Archive for Benjamin Birtten

Britten & Mahler at the National Concert Hall

Posted in Music with tags , , , , , , on May 30, 2026 by telescoper

Having finished my exam marking the previous day and with a Bank Holiday weekend ahead, I had a spring in my step as I walked through a sunny Dublin yesterday evening for the season finale of concerts by National Symphony Orchestra Ireland of 2026. The guest conductor for the evening was Jonas Alber. As usual for the closing concert of the season there was a very full house. There were only two items on the menu, but it was a substantial feast, so much so that I only just made it back to Pearse after the concert for the train home!

The first piece was new to me – the Violin Concerto by Benjamin Britten. This was written in 1939 just after Britten moved to the United States. It’s an unusual piece that reminded me very much of Prokofiev, especially the second movement which is a very long scherzo. The third movement involves a Passacaglia (thematic variations played over a repeated bass pattern), rather reminiscent that deployed in the Opera Peter Grimes. Overall its atmosphere is tonally ambiguous, brooding and restless, with uneasy introspection sometimes giving way to sudden outbursts. It’s an absorbing piece which places strong demands on the soloist. Latvian violist Baiba Skride played superbly throughout, taking the feverishly virtuosic cadenzas in her stride.

## [Stored records]
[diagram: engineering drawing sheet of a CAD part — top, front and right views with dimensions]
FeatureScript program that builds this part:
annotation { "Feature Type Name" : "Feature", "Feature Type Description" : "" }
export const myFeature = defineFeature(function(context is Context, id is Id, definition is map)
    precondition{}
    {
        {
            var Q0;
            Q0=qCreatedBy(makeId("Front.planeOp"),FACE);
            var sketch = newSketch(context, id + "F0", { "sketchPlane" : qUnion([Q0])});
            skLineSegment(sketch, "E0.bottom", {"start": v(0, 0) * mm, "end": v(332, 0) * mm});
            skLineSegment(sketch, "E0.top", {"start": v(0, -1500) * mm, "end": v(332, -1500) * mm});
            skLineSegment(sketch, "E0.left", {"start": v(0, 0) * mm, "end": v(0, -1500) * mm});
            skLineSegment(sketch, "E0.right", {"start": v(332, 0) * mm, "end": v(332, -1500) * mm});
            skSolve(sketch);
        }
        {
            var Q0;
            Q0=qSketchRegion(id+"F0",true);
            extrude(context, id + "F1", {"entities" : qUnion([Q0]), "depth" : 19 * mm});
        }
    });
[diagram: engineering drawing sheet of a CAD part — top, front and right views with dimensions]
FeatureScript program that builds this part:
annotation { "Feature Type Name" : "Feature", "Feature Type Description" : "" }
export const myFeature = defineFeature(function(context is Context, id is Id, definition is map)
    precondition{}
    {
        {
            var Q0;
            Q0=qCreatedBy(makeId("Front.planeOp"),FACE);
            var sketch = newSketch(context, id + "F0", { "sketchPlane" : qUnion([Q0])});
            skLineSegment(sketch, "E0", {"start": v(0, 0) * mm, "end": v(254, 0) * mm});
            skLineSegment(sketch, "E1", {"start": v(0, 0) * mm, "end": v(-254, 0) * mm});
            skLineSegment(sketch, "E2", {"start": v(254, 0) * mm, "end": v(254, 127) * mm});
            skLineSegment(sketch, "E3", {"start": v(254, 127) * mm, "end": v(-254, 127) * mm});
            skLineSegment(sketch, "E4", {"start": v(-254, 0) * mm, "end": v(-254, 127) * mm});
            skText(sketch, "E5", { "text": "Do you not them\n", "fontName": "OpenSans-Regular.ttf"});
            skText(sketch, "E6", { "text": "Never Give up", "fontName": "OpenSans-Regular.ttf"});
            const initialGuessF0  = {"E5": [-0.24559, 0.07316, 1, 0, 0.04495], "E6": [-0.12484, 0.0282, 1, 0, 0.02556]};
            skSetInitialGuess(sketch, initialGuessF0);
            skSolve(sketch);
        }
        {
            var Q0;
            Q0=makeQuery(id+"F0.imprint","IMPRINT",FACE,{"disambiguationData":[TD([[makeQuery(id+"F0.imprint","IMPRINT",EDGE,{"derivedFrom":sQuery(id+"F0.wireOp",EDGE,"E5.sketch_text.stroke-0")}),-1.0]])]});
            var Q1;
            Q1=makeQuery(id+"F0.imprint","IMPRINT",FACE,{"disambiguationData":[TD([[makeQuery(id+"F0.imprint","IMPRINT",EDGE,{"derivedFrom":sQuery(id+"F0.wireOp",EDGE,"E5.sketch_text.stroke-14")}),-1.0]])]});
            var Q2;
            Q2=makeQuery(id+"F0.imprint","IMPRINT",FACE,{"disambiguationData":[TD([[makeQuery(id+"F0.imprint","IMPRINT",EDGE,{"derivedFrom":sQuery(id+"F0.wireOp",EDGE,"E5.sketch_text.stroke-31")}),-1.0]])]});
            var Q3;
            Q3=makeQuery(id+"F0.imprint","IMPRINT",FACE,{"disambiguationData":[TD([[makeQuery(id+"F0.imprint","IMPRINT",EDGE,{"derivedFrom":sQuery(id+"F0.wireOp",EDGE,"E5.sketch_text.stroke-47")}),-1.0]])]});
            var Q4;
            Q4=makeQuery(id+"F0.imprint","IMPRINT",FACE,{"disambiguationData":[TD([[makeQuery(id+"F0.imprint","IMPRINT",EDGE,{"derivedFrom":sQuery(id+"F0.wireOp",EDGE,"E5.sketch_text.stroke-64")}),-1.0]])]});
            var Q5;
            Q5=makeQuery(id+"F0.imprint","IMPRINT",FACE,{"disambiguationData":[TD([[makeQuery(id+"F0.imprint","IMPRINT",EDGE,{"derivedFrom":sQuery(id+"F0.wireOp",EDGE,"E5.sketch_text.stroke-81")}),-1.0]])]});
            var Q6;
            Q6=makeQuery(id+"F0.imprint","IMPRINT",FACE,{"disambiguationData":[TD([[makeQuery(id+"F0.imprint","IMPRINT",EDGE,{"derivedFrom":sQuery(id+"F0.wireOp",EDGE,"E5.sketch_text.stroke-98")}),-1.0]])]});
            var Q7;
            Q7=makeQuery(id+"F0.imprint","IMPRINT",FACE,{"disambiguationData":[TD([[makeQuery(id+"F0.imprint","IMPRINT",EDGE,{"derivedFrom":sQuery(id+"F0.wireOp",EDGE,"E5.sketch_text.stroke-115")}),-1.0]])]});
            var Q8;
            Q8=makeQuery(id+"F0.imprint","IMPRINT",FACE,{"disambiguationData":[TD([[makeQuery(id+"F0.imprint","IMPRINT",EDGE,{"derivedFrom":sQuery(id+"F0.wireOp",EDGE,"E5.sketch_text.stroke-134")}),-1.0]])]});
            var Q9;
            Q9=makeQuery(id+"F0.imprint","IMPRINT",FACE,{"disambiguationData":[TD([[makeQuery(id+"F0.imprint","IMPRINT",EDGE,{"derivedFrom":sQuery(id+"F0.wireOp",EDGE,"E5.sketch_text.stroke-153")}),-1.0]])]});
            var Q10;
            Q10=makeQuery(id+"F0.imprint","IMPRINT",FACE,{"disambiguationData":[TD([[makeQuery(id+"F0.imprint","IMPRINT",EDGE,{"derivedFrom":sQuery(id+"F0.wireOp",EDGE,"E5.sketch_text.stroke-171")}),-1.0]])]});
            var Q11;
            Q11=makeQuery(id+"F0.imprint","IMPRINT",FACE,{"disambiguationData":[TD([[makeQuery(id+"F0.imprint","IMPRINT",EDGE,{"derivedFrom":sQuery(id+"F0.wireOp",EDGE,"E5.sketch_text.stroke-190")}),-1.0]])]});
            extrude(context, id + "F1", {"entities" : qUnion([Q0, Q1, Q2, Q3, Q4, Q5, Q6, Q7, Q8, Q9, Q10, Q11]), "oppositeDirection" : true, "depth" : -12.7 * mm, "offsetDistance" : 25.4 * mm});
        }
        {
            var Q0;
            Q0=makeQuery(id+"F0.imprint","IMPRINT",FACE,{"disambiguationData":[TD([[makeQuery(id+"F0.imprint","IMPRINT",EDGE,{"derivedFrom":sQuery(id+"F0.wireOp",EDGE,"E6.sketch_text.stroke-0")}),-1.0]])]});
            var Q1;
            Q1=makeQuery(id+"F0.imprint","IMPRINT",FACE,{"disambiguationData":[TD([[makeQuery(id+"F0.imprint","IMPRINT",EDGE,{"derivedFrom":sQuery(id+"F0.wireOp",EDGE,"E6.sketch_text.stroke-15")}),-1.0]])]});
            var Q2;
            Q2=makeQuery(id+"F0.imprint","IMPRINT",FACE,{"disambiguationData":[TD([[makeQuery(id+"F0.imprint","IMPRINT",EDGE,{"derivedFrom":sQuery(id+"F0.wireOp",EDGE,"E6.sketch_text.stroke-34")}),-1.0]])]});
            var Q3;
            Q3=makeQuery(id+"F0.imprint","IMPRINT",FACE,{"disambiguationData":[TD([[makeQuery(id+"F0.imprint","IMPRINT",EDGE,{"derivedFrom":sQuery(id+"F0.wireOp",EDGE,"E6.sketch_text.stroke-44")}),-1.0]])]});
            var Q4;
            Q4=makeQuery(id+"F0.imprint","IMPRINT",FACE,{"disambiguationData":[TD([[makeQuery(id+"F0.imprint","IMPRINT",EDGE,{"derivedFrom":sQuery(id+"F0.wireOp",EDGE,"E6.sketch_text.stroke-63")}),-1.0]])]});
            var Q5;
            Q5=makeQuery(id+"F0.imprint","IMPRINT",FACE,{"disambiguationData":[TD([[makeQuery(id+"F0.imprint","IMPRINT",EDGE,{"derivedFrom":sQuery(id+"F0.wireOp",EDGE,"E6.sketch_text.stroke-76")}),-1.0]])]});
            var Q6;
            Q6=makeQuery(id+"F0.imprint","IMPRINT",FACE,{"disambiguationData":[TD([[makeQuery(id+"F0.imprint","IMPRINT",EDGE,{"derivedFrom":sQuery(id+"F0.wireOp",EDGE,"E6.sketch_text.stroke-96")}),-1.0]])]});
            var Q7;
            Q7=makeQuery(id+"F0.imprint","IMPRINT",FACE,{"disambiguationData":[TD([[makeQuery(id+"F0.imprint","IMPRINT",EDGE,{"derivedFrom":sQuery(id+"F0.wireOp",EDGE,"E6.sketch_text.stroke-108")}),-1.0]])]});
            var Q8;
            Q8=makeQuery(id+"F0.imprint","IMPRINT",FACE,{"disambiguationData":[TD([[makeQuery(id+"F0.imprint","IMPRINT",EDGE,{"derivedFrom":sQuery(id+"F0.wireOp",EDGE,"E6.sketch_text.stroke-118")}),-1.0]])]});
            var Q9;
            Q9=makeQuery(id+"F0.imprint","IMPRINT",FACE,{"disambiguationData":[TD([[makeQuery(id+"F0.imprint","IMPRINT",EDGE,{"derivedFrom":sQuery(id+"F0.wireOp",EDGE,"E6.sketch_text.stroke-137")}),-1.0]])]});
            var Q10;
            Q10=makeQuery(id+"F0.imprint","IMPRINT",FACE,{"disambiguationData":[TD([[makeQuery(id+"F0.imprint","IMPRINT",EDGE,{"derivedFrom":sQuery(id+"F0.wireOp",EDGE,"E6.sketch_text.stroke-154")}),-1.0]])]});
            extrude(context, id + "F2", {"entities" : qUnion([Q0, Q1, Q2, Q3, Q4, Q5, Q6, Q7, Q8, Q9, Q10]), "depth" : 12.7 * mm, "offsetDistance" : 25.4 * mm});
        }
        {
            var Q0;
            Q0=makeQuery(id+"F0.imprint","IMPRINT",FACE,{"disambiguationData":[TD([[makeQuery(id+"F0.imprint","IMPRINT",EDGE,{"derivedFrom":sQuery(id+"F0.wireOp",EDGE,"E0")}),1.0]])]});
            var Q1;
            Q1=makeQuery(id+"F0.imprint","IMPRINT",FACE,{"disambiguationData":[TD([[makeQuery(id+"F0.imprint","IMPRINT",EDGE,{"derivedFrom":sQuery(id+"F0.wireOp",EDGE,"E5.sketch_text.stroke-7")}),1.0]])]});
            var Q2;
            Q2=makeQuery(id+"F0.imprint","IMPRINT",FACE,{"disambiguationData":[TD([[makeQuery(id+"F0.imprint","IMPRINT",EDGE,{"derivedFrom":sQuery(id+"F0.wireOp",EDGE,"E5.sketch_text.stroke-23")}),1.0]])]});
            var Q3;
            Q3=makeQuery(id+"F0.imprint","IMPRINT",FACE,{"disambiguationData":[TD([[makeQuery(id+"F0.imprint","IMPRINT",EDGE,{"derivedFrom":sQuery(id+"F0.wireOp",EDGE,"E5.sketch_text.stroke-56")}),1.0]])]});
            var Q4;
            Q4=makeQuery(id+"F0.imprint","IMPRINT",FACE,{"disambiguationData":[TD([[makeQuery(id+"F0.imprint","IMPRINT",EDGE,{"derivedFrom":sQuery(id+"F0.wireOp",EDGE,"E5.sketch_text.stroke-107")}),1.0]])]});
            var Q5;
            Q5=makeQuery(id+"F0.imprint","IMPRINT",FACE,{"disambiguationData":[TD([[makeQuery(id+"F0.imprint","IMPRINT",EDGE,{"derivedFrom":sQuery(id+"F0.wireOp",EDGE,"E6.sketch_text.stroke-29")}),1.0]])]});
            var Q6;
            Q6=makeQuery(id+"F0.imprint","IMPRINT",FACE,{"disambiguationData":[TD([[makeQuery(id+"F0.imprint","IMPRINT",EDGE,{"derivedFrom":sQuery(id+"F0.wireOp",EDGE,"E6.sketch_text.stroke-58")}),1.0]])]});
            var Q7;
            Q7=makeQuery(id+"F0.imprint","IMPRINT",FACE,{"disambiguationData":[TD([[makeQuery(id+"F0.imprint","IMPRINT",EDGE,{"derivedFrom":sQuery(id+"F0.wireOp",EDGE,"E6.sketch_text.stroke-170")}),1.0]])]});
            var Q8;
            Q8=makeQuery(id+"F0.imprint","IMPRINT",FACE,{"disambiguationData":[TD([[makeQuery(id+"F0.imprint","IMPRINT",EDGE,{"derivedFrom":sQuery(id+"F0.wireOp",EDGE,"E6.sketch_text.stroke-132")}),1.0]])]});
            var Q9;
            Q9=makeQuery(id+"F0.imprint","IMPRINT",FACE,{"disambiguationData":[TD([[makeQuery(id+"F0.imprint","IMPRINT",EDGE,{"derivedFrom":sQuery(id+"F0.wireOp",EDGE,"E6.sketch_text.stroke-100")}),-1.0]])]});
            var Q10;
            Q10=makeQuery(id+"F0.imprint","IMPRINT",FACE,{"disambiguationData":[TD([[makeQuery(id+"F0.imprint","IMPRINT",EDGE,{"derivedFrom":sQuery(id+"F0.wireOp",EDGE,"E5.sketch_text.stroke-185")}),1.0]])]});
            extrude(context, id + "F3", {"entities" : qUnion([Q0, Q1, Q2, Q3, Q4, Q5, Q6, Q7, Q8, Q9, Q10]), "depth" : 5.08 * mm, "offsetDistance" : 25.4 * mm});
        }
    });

## [Task requirements]
Can you reproduce the concert review word for word, starting at "Having finished my" and ending at "the train home!"? The records aren't needed for this.

## [Written response]
Having finished my exam marking the previous day and with a Bank Holiday weekend ahead, I had a spring in my step as I walked through a sunny Dublin yesterday evening for the season finale of concerts by National Symphony Orchestra Ireland of 2026. The guest conductor for the evening was Jonas Alber. As usual for the closing concert of the season there was a very full house. There were only two items on the menu, but it was a substantial feast, so much so that I only just made it back to Pearse after the concert for the train home!